I have recently been admitted to hospital and, to be honest, I am still facing health issues lately. I thought it wasn't appropriate to write about this on this blog given the tendency for impairment to be associated with suffering. But, I admit, the hospital experiences I had over the last six months have led me to ask a lot of questions and delve deeper into my spiritual side. Indeed, I have been questioning the purpose of life for some months and I confess I found solace in Buddhism. Indeed, I feel that I can relate to the Buddhist outlook on life. I can't really explain it, but I feel connected to Buddhism more than I ever felt before with any world view or philosophy. I am now confident enough to be more open about it and, finally, I thought that I needed to express it on this blog - which was where my blogging all started.

It may not be   the best time to express my Buddhist confession - given it's Easter and I was brought up as a Roman Catholic. However, my embracing of a Buddhist mindset isn't a declaration where I reject all I have learned as a Roman Catholic. Indeed, I have come to appreciate the richness of both Christianity and Buddhism. This "awakening" so to speak is a personal one. I don't want anyone to follow any path that they feel goes against their religious (or other) convictions. Indeed, I will surely discover more aspects to who I am as the years pass., Life is a process and not a closed book.
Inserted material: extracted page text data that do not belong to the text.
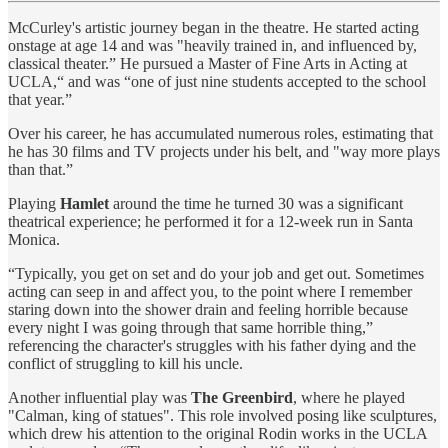
McCurley's artistic journey began in the theatre. He started acting
onstage at age 14 and was "heavily trained in, and influenced by,
classical theater.” He pursued a Master of Fine Arts in Acting at
UCLA,“ and was “one of just nine students accepted to the school
that year.”
Over his career, he has accumulated numerous roles, estimating that
he has 30 films and TV projects under his belt, and "way more plays
than that.”
Playing
Hamlet
around the time he turned 30 was a significant
theatrical experience; he performed it for a 12-week run in Santa
Monica.
“Typically, you get on set and do your job and get out. Sometimes
acting can seep in and affect you, to the point where I remember
staring down into the shower drain and feeling horrible because
every night I was going through that same horrible thing,”
referencing the character's struggles with his father dying and the
conflict of struggling to kill his uncle.
Another influential play was
The Greenbird
, where he played
"Calman, king of statues". This role involved posing like sculptures,
which drew his attention to the original Rodin works in the UCLA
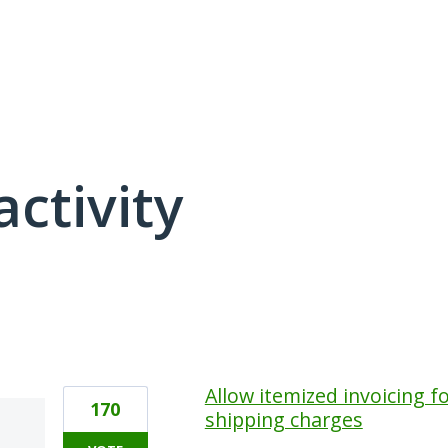
activity
1 result found
Allow itemized invoicing fo
170
shipping charges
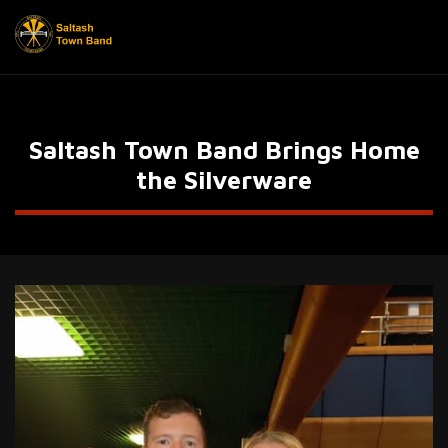
Saltash Town Band Brings Home
the Silverware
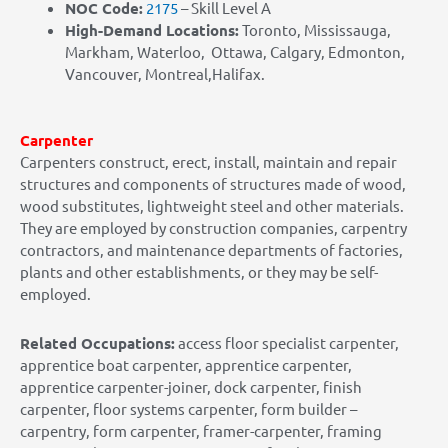
NOC Code:
2175
– Skill Level A
High-Demand Locations:
Toronto, Mississauga,
Markham, Waterloo, Ottawa, Calgary, Edmonton,
Vancouver, Montreal,Halifax.
Carpenter
Carpenters construct, erect, install, maintain and repair
structures and components of structures made of wood,
wood substitutes, lightweight steel and other materials.
They are employed by construction companies, carpentry
contractors, and maintenance departments of factories,
plants and other establishments, or they may be self-
employed.
Related Occupations:
access floor specialist carpenter,
apprentice boat carpenter, apprentice carpenter,
apprentice carpenter-joiner, dock carpenter, finish
carpenter, floor systems carpenter, form builder –
carpentry, form carpenter, framer-carpenter, framing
Tomorrow, Christians around the world celebrate the resurrection of Jesus Christ from the dead. In some respects, this is also an awakening. It's a renewal. Yet, the miracle of this event is, I think, that it offers hope to all of us as it illustrates that even death hasn't got the final say. Some of you might doubt whether there is an after-life or claim to be non-believers. Yes, no one has concrete proof that there's life after death or if there's anything beyond this life. The Buddha teaches us to be aware of the present moment because, in reality, our pasts are but a memory and the future is yet to be. At least, that's my interpretation. In the Buddha's outlook on life, the only thing that we can change is the present and the only person we can truly manage is ourselves. Our suffering is caused by our clinging to things that are really temporary. Well, there's my Buddhist thoughts flowing.

If you're interested to read about my journey into Buddhism, please refer to my "Buddhist" blog at ZoneMind. I assure you that I'll continue writing here from the perspective of  a disability activist.

However, at this stage, I wanted to be
open about my realisation because a Buddhist understanding is now part of who I am.